Spicy is good: exploring Mexican restaurants
The Yelp Open Dataset is a collection of data from Yelp (the famous online review platform) that provides data scientists with information regarding businesses, reviews, user information, etc. I intended to draw on this data that spans years to find the answers to two particular questions that piqued my interest.
- Is there a relationship between the star rating and the restaurant's relative priciness based on its location?
- How are Mexican restaurants reviewed by users?
Do food establishments in expensier cities better rated?
To tackle this question I sourced information from Zillow.com, specifically the Median List Price for All Homes that they publish. Also, I used the information from February 2021, which is the cutoff date for the Yelp Dataset. After I cleaned the data an merged the datasets, I got the following results:
Dividing the cities into 5 categories based on Zillow's information shows that there are many more restaurants reviewed in cities with high home list prices and mid-high prices. Both the mean and standard deviation of the star ratings are pretty much the same for the mid-low to high list price cities (with a slight bump in the mid-price cities). It is only in the low-priced homes cities that the mean review drops to 3.3. However, it is important to point out that the number of restaurants reviewed in such cities is much lower than in other locations.
I was surprised by the uniformity of the data. While I didn't believe there'd be much difference in the review ratings for restaurants based on where they are located, I did believe there was going to be a wider gap. Good and bad food can be found in all locations.
What about Mexican restaurants?
I ran the same analysis for Mexican restaurants. The results were pretty much the same, though the dip in the low list price cities was higher. It's possible that the areas have a smaller number of Mexican establishments than other areas to skew the results a bit.
That got me to the next question: Are Mexican restaurants that are located near the border better reviewed?
One would think that Mexican restaurants that are located in border states (California, Arizona, New Mexico and Texas) might be more authentic and better, right? What does the data reveal?
It appears that there is a slight lift for the review of Mexican restaurants on the border. The mean between both groups is only 0.06, and the median and standard deviation is the same.
This indicates that the quality of Mexican restaurants is independent of its location. It doesn't necessarily correlate with higher-priced neighborhoods or border city. The question then is: what does it correlate with? We move on to the hot issue at hand.
Is being reviewed as a spicy restaurant good for its rating?

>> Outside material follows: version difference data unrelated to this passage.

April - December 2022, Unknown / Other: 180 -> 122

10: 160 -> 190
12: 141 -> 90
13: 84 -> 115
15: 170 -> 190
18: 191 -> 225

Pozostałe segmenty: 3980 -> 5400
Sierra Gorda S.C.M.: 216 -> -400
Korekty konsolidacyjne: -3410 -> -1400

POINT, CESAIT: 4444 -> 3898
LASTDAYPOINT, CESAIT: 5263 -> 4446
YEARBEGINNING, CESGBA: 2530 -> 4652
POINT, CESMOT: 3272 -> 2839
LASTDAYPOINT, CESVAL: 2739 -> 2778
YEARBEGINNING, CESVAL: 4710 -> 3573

We all know that Mexican food is famous for being spicy, but is that good for its ratings or not? To answer this question I used the information given by the review dataset of the Yelp Open Dataset. In addition to the user reviews, it shows their comments on the restaurant. With that information I went to answer two questions:
1. Does including a word like spicy (or its synonyms) imply a restaurant is better rated?

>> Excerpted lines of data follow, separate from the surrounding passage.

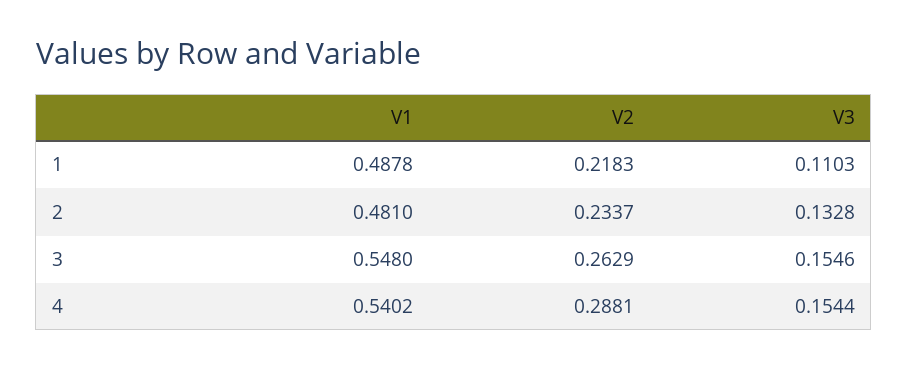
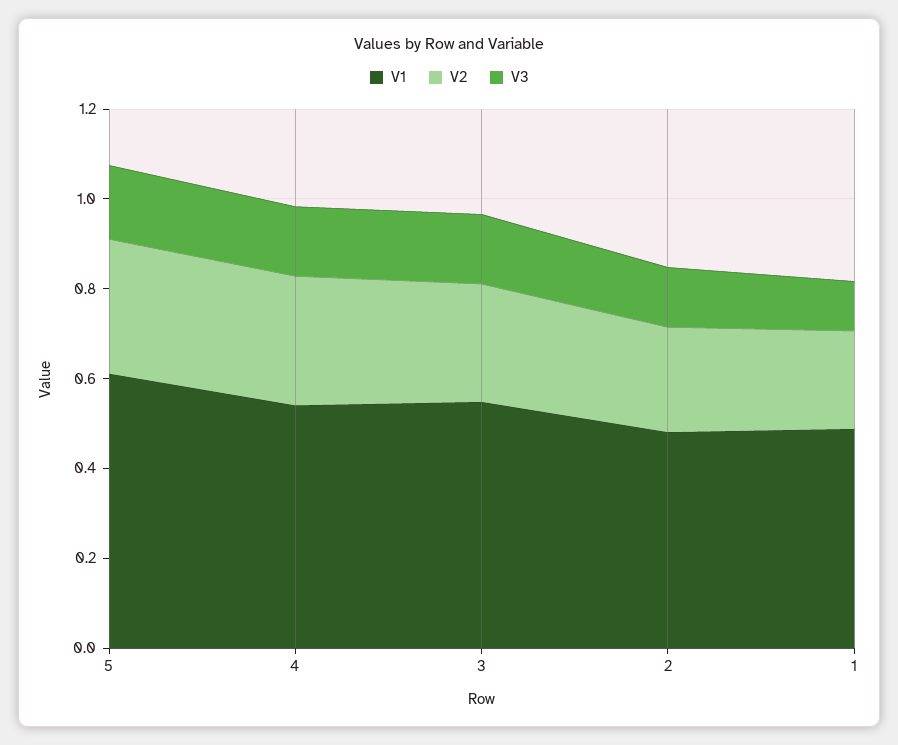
V1, 5: none -> 0.6
V2, 5: none -> 0.3
V3, 5: none -> 0.15

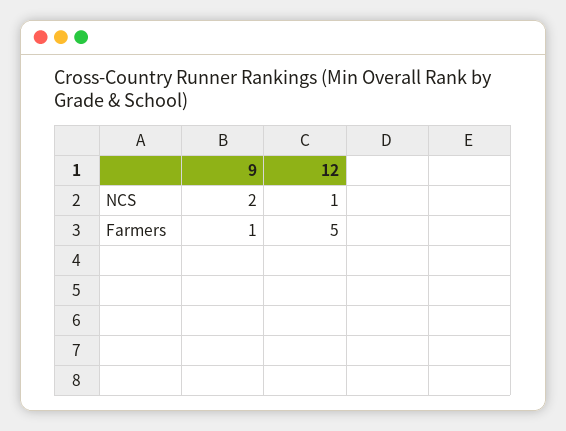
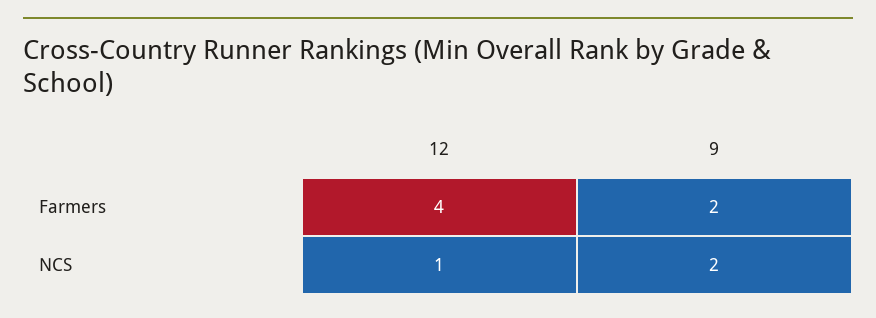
9, Farmers: 1 -> 2
12, Farmers: 5 -> 4

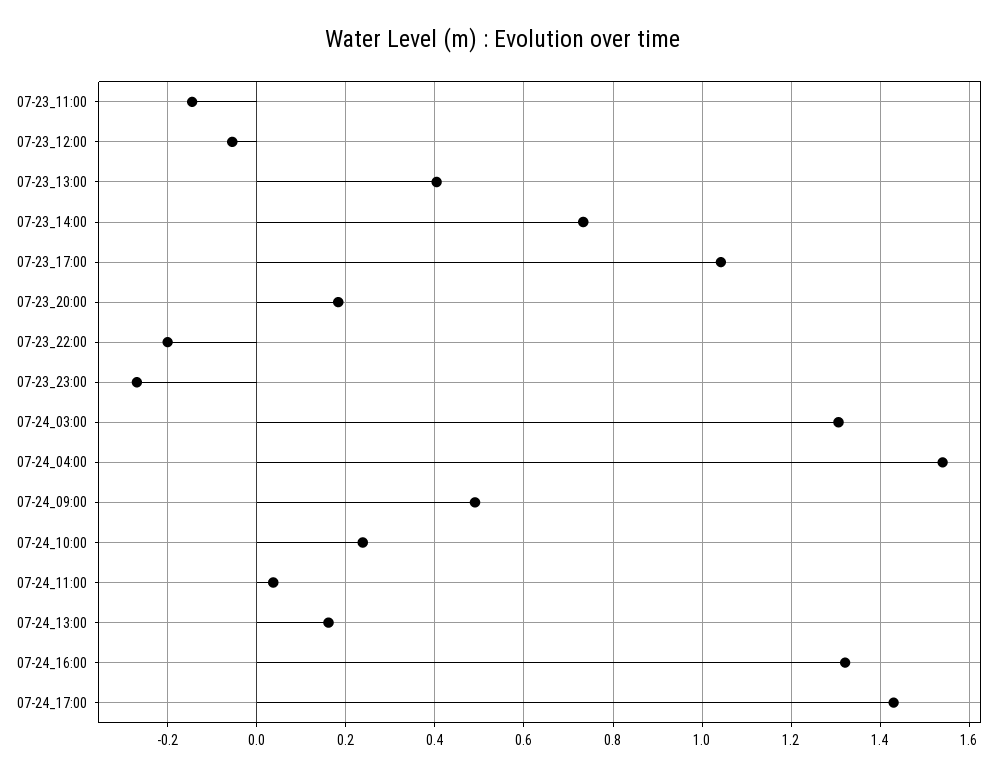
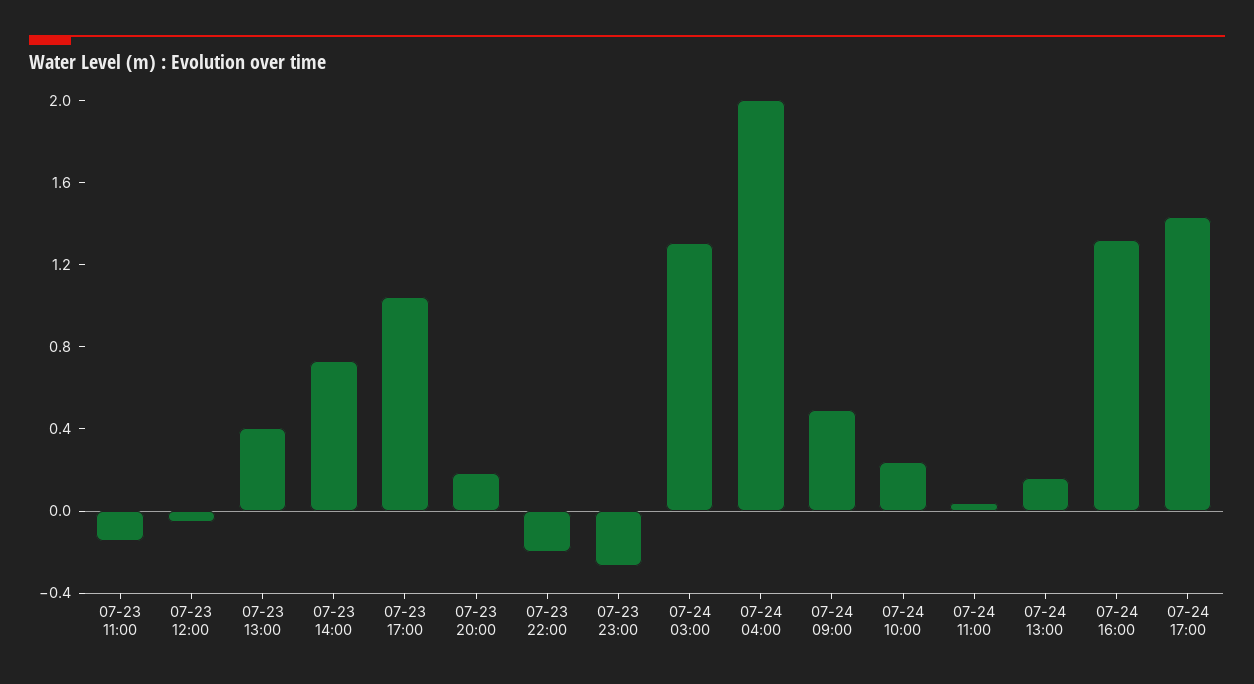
07-24_04:00: 1.54 -> 2

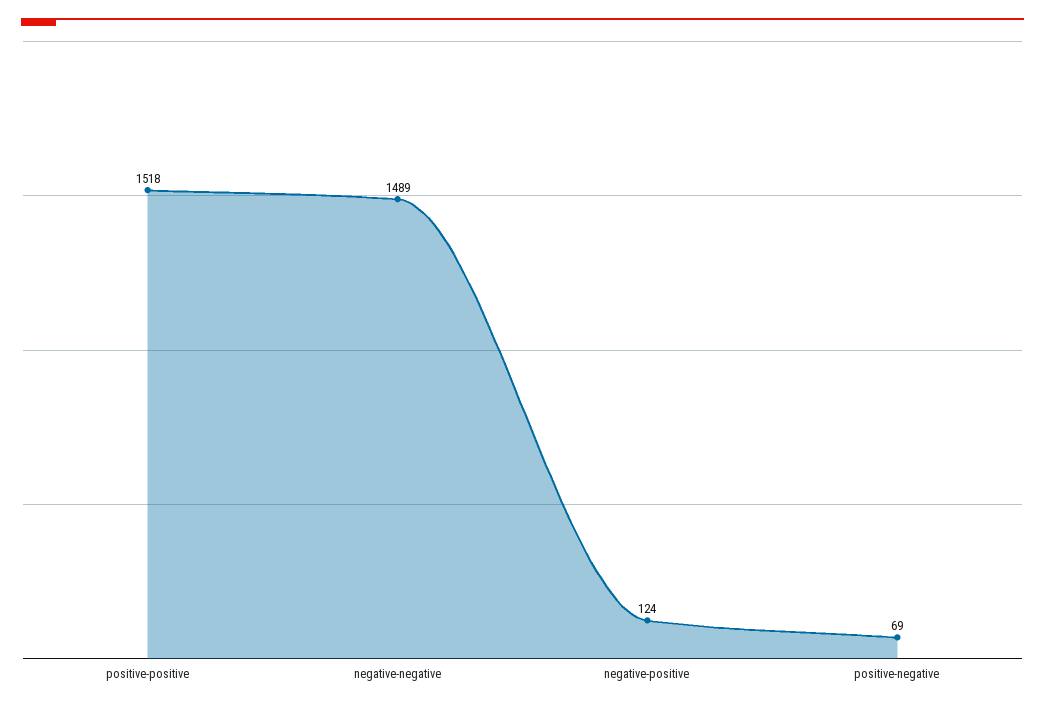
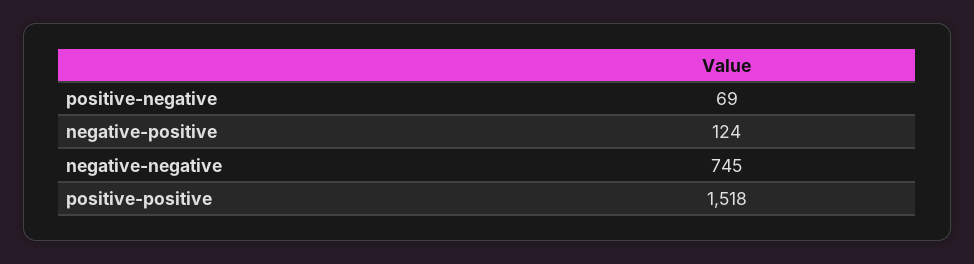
negative-negative: 1489 -> 745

2. Is there an ideal number of times to reference such words, given that a suggestion of too spicy might turn off some people?
The type of reviews analyzed were of this sort:
'Chips and salsa were good but you had to pay for them including salsa picante which was perfectly spicy. Food was tasty and margaritas were refreshing. I had the tacos and were pretty good.'
This reviewer included two references to spicy: picante and spicy. So in a new feature called "has_picante" it would be classified as a yes, and in the "picante_counter" it would be a 2.
Then, running this information against the reviews we can see the following:
Mexican restaurants that are reviewed with a picante word have a higher mean and a lower standard deviation. But is that statistically significant? Yes, it is. I ran a t-test to compare both means, and that gave me a p-value of less than 0.05.
Now, what about the optimal number? Using a picante word too much conveys that the food was indeed too spicy for most tastes.
Here we can see the times a picante word was used against the mean star rating for those restaurants. We see that 5 versions of the words appears optimal, and t a steep drop off occurs after 6.
So, when you are choosing which Mexican restaurant to go to, don't take into consideration if it is in an expensive city, or even if it is in a border town; you just want to focus on those that are the right level of spicy!